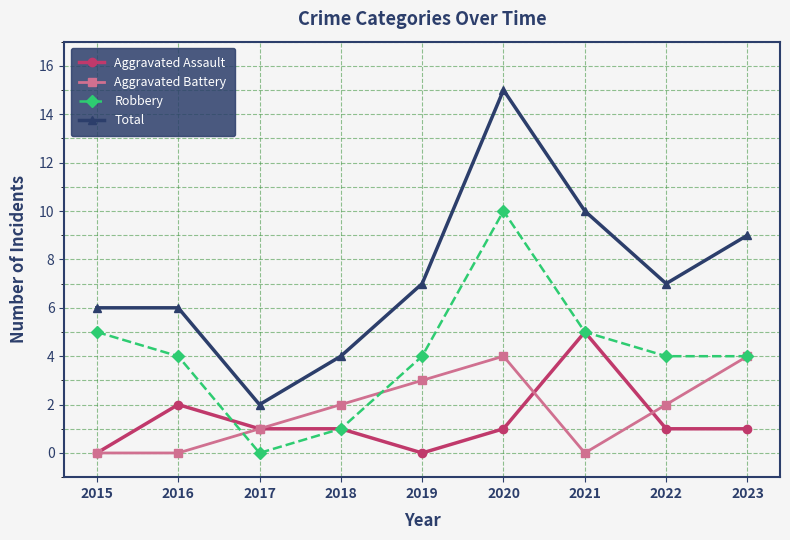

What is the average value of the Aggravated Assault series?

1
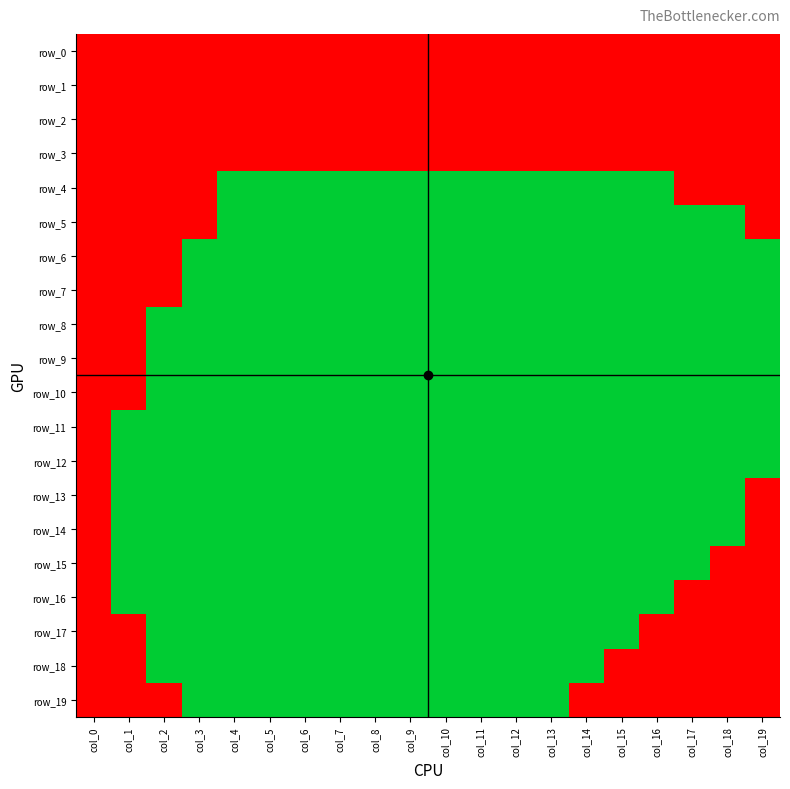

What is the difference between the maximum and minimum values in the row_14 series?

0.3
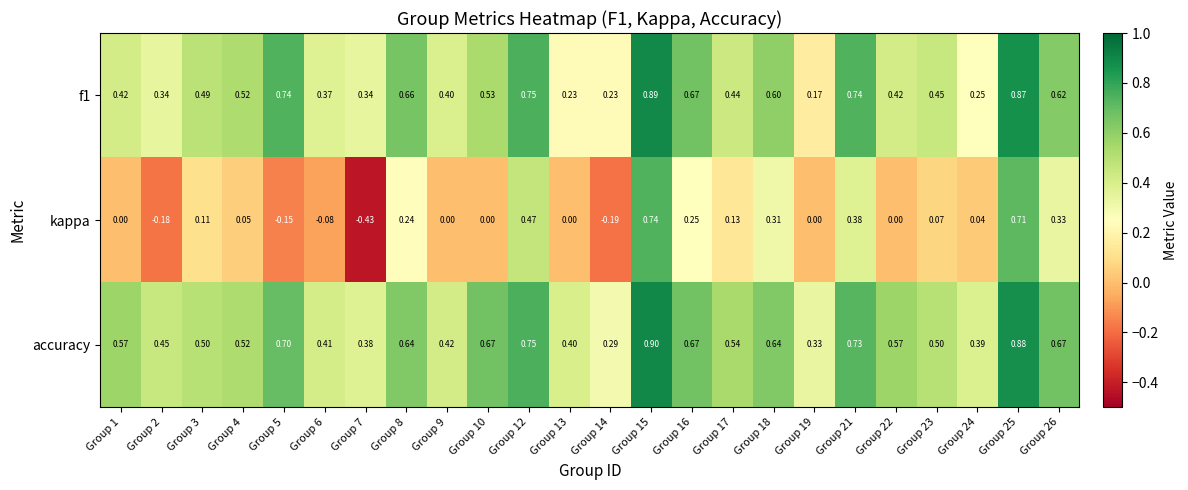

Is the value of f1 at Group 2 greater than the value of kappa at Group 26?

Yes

---

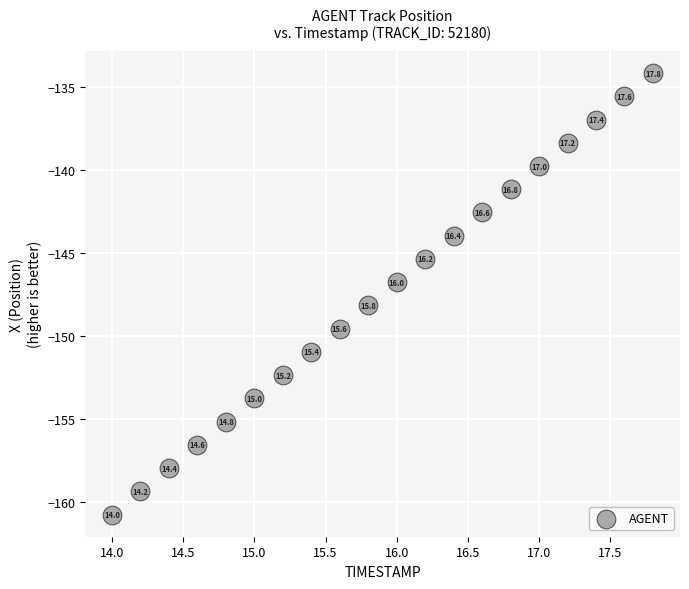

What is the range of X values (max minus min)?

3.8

==

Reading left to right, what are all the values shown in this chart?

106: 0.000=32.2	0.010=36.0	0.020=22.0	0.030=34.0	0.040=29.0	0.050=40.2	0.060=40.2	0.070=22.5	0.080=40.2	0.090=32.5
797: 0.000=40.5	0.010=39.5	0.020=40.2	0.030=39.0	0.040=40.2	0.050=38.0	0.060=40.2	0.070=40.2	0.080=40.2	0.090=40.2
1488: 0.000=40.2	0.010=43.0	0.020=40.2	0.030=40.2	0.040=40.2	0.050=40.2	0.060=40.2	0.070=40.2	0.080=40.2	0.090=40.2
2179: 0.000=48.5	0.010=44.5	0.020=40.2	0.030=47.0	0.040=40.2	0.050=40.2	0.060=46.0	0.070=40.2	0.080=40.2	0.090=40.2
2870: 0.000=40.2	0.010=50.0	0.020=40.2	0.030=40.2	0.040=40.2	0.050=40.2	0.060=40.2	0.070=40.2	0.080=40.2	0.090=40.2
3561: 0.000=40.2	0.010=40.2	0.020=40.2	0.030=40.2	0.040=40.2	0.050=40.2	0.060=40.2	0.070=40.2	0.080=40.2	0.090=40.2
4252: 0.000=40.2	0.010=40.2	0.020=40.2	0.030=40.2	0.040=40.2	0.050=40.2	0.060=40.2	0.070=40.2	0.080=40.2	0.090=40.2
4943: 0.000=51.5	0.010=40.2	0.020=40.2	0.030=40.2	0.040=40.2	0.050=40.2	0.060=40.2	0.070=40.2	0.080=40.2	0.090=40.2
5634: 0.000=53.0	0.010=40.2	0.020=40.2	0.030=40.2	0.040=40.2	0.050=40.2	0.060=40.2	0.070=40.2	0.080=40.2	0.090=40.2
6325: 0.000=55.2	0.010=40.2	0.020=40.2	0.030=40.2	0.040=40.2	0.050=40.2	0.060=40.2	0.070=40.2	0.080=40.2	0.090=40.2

**TASK STATEMENT**
Copy the part that opens with the line containing "What is the average" and closes with the line containing "Is the value", both lines included, and leave the pictures out of your copy.

**TASK OUTPUT**
What is the average value of the Aggravated Assault series?

1

What is the difference between the maximum and minimum values in the row_14 series?

0.3

Is the value of f1 at Group 2 greater than the value of kappa at Group 26?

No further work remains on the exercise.